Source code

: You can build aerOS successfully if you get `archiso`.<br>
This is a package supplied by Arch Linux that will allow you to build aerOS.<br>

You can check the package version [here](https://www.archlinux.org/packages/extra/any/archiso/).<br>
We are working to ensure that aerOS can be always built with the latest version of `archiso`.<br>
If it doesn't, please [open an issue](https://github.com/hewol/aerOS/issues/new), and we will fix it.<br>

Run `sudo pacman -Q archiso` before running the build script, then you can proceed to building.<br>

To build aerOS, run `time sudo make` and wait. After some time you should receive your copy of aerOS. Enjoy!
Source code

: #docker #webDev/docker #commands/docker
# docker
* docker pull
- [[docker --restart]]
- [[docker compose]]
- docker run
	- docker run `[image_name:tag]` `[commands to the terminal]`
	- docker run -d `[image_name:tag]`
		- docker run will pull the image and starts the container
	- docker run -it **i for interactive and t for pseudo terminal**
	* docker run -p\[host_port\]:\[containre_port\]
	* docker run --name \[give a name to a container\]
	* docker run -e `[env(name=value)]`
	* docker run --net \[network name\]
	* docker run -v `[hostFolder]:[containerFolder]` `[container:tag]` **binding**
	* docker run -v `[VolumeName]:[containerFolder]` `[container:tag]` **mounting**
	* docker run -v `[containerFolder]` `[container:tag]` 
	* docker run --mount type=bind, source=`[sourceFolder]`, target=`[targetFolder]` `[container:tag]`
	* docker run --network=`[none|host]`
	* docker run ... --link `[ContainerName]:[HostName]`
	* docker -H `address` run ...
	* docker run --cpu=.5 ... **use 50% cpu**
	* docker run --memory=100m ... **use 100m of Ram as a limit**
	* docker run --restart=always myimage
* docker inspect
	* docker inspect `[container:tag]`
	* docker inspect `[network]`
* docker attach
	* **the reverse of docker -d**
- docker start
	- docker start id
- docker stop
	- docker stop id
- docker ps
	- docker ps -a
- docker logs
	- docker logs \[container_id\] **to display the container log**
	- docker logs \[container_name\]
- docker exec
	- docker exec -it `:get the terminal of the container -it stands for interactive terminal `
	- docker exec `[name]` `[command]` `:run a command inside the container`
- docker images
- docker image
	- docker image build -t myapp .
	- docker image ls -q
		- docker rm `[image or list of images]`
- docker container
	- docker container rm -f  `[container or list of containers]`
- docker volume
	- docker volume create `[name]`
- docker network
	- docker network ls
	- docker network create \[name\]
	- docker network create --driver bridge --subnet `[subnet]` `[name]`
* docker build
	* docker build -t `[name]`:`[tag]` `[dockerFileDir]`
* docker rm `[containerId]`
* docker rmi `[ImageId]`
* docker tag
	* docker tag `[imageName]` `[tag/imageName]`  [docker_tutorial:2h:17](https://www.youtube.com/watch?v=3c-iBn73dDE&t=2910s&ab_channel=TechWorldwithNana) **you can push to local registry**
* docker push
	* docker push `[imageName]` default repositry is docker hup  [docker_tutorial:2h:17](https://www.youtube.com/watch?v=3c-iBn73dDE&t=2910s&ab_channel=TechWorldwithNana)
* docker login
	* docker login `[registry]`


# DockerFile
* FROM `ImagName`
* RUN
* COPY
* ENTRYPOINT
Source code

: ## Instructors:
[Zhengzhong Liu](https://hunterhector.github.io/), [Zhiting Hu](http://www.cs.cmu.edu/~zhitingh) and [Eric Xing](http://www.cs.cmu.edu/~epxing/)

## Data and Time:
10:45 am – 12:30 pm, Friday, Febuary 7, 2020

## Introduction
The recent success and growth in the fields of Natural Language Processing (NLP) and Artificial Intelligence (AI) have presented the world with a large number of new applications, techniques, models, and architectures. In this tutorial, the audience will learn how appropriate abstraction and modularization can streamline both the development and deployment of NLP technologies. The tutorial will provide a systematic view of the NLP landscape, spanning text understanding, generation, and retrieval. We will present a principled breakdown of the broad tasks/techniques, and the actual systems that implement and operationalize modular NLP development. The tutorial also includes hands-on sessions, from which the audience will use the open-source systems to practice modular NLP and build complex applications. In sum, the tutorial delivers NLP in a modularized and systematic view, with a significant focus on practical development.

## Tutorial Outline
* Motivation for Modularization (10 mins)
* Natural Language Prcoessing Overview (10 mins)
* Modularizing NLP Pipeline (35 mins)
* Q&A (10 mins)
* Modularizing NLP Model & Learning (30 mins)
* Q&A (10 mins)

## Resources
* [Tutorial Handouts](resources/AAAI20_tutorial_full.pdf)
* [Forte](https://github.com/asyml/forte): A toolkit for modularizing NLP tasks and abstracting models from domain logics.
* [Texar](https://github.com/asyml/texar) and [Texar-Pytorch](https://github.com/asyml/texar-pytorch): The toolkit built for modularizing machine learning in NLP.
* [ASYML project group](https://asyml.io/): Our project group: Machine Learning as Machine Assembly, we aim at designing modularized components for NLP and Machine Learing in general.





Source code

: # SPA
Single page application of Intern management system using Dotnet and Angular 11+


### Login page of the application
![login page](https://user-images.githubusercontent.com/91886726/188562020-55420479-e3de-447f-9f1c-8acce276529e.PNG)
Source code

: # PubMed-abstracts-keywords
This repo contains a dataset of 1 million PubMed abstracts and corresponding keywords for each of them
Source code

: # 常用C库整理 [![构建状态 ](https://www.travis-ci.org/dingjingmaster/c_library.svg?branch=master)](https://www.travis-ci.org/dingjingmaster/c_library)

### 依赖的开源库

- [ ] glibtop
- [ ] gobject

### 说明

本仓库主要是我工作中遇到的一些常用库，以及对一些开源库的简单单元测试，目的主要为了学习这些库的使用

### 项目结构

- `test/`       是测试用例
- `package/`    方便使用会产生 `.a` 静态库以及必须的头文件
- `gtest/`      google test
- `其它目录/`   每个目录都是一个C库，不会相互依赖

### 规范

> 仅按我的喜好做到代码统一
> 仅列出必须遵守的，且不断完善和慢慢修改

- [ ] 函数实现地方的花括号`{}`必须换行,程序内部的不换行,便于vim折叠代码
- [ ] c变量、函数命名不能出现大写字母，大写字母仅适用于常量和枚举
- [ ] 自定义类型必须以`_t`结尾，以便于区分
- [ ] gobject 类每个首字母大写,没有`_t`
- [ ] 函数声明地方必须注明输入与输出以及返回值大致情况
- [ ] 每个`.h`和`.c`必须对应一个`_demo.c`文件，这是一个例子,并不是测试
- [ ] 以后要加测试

..........

## ABOUT THIS EXERCISE:
Look at the records above. Copy every line where the string "sudo" occurs.

## SOLUTION TO THE PROBLEM:
Run `sudo pacman -Q archiso` before running the build script, then you can proceed to building.<br>
To build aerOS, run `time sudo make` and wait. After some time you should receive your copy of aerOS. Enjoy!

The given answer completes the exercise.